At 450oC, the equilibrium constant Kc for the Haber-Bosch synthesis of ammonia is 0.16 for the reaction writeten as 3H2(g) + N2 (g)--><--2NH3(g) calculate the value of Kc for the same reaction written as 3/2H2(g) + 1/2N2(g)-->--<NH3(g)
3H2 + N2 ==> 2NH3 with Kc= 0.16
3/2H2 + 1/2N2 ==> NH3 is just 1/2 of the first equation; therefore, K'c = sqrt Kc or sqrt (0.16).
To calculate the value of Kc for the reaction written as 3/2H2(g) + 1/2N2(g) --> NH3(g), we can use the relationship between the stoichiometric coefficients and the equilibrium constant.

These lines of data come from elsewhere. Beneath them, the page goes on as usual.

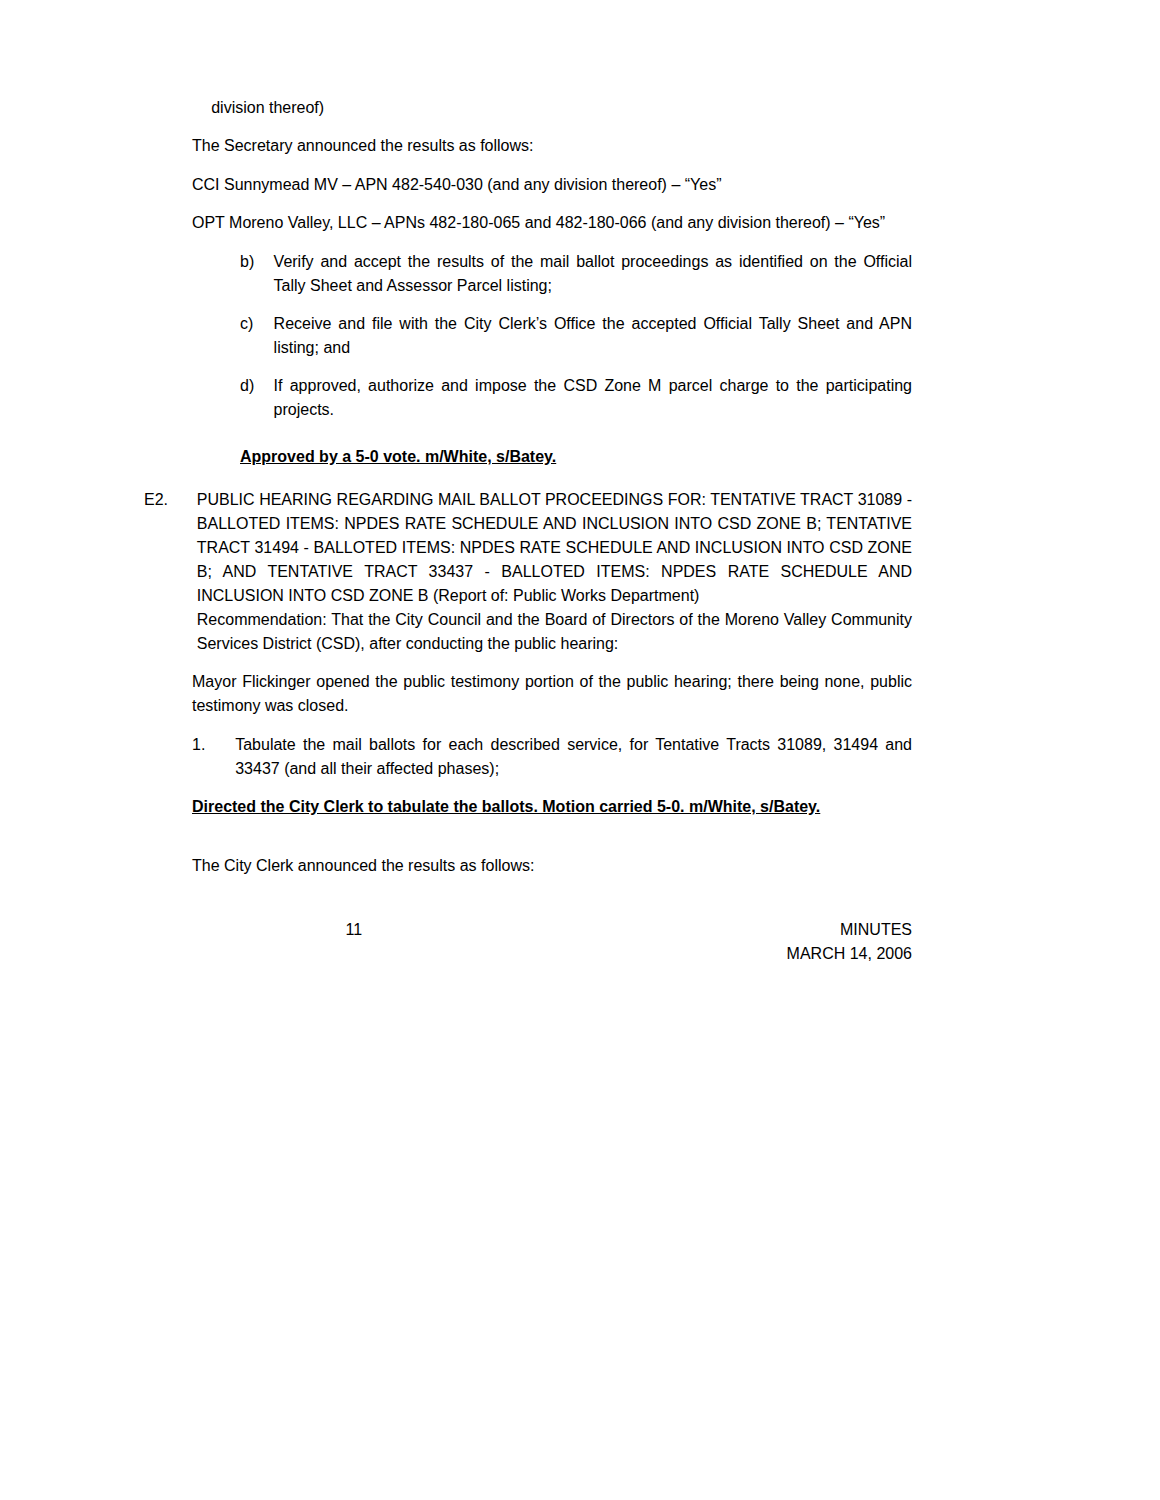division thereof)
The Secretary announced the results as follows:
CCI Sunnymead MV – APN 482-540-030 (and any division thereof) – “Yes”
OPT Moreno Valley, LLC – APNs 482-180-065 and 482-180-066 (and any division thereof) – “Yes”
b)
Verify and accept the results of the mail ballot proceedings as identified on the Official Tally Sheet and Assessor Parcel listing;
c)
Receive and file with the City Clerk’s Office the accepted Official Tally Sheet and APN listing; and
d)
If approved, authorize and impose the CSD Zone M parcel charge to the participating projects.
Approved by a 5-0 vote. m/White, s/Batey.
E2.
PUBLIC HEARING REGARDING MAIL BALLOT PROCEEDINGS FOR: TENTATIVE TRACT 31089 - BALLOTED ITEMS: NPDES RATE SCHEDULE AND INCLUSION INTO CSD ZONE B; TENTATIVE TRACT 31494 - BALLOTED ITEMS: NPDES RATE SCHEDULE AND INCLUSION INTO CSD ZONE B; AND TENTATIVE TRACT 33437 - BALLOTED ITEMS: NPDES RATE SCHEDULE AND INCLUSION INTO CSD ZONE B (Report of: Public Works Department)
Recommendation: That the City Council and the Board of Directors of the Moreno Valley Community Services District (CSD), after conducting the public hearing:
Mayor Flickinger opened the public testimony portion of the public hearing; there being none, public testimony was closed.
1.
Tabulate the mail ballots for each described service, for Tentative Tracts 31089, 31494 and 33437 (and all their affected phases);
Directed the City Clerk to tabulate the ballots. Motion carried 5-0. m/White, s/Batey.
The City Clerk announced the results as follows:
11
MINUTES
MARCH 14, 2006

First, let's write the balanced equation for the reaction:
3/2H2(g) + 1/2N2(g) <=> NH3(g)
The stoichiometric coefficients in this equation are 3/2, 1/2, and 1, respectively.
Now, let's write the balanced equation for the original reaction:
3H2(g) + N2(g) <=> 2NH3(g)
The stoichiometric coefficients in this equation are 3, 1, and 2, respectively.

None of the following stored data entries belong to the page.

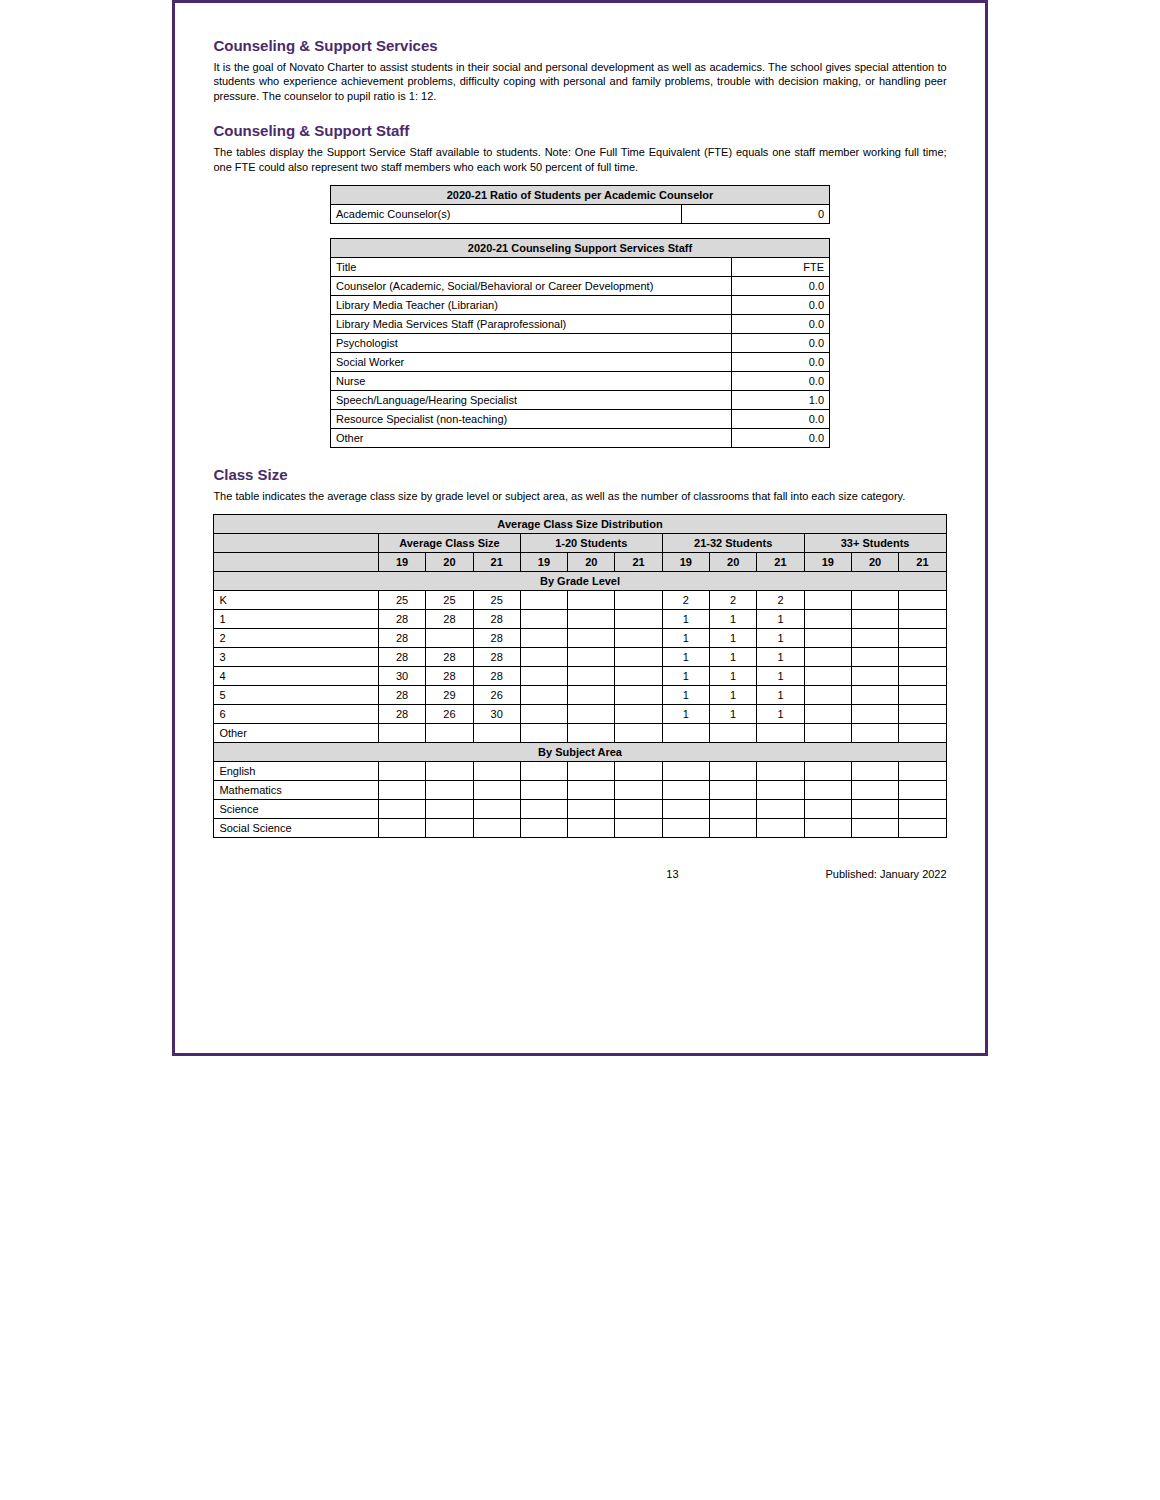Counseling & Support Services
It is the goal of Novato Charter to assist students in their social and personal development as well as academics. The school gives special attention to students who experience achievement problems, difficulty coping with personal and family problems, trouble with decision making, or handling peer pressure. The counselor to pupil ratio is 1: 12.
Counseling & Support Staff
The tables display the Support Service Staff available to students. Note: One Full Time Equivalent (FTE) equals one staff member working full time; one FTE could also represent two staff members who each work 50 percent of full time.
| 2020-21 Ratio of Students per Academic Counselor |
| Academic Counselor(s) | 0 |
| 2020-21 Counseling Support Services Staff |
| Title | FTE |
| Counselor (Academic, Social/Behavioral or Career Development) | 0.0 |
| Library Media Teacher (Librarian) | 0.0 |
| Library Media Services Staff (Paraprofessional) | 0.0 |
| Psychologist | 0.0 |
| Social Worker | 0.0 |
| Nurse | 0.0 |
| Speech/Language/Hearing Specialist | 1.0 |
| Resource Specialist (non-teaching) | 0.0 |
| Other | 0.0 |
Class Size
The table indicates the average class size by grade level or subject area, as well as the number of classrooms that fall into each size category.
| Average Class Size Distribution |
| | Average Class Size | 1-20 Students | 21-32 Students | 33+ Students |
| | 19 | 20 | 21 | 19 | 20 | 21 | 19 | 20 | 21 | 19 | 20 | 21 |
| By Grade Level |
| K | 25 | 25 | 25 | | | | 2 | 2 | 2 | | | |
| 1 | 28 | 28 | 28 | | | | 1 | 1 | 1 | | | |
| 2 | 28 | | 28 | | | | 1 | 1 | 1 | | | |
| 3 | 28 | 28 | 28 | | | | 1 | 1 | 1 | | | |
| 4 | 30 | 28 | 28 | | | | 1 | 1 | 1 | | | |
| 5 | 28 | 29 | 26 | | | | 1 | 1 | 1 | | | |
| 6 | 28 | 26 | 30 | | | | 1 | 1 | 1 | | | |
| Other | | | | | | | | | | | | |
| By Subject Area |
| English | | | | | | | | | | | | |
| Mathematics | | | | | | | | | | | | |
| Science | | | | | | | | | | | | |
| Social Science | | | | | | | | | | | | |
13
Published: January 2022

The relationship between the equilibrium constants for these two equations can be expressed as:
Kc2 = (Kc1)^(Δn)
Where Kc2 is the equilibrium constant for the second equation, Kc1 is the equilibrium constant for the first equation, and Δn is the change in the number of moles of gas molecules during the reaction.
In this case, Δn = (2 + 1) - (3/2 + 1/2) = 1 - 2 = -1
Plugging in the given value of Kc1 = 0.16 into the equation, we can calculate Kc2:
Kc2 = (0.16)^(-1)
To calculate the value, we take the reciprocal of Kc1 raised to the power of Δn.
Kc2 = 1 / 0.16
Kc2 = 6.25
Therefore, the value of Kc for the reaction written as 3/2H2(g) + 1/2N2(g) --> NH3(g) is 6.25.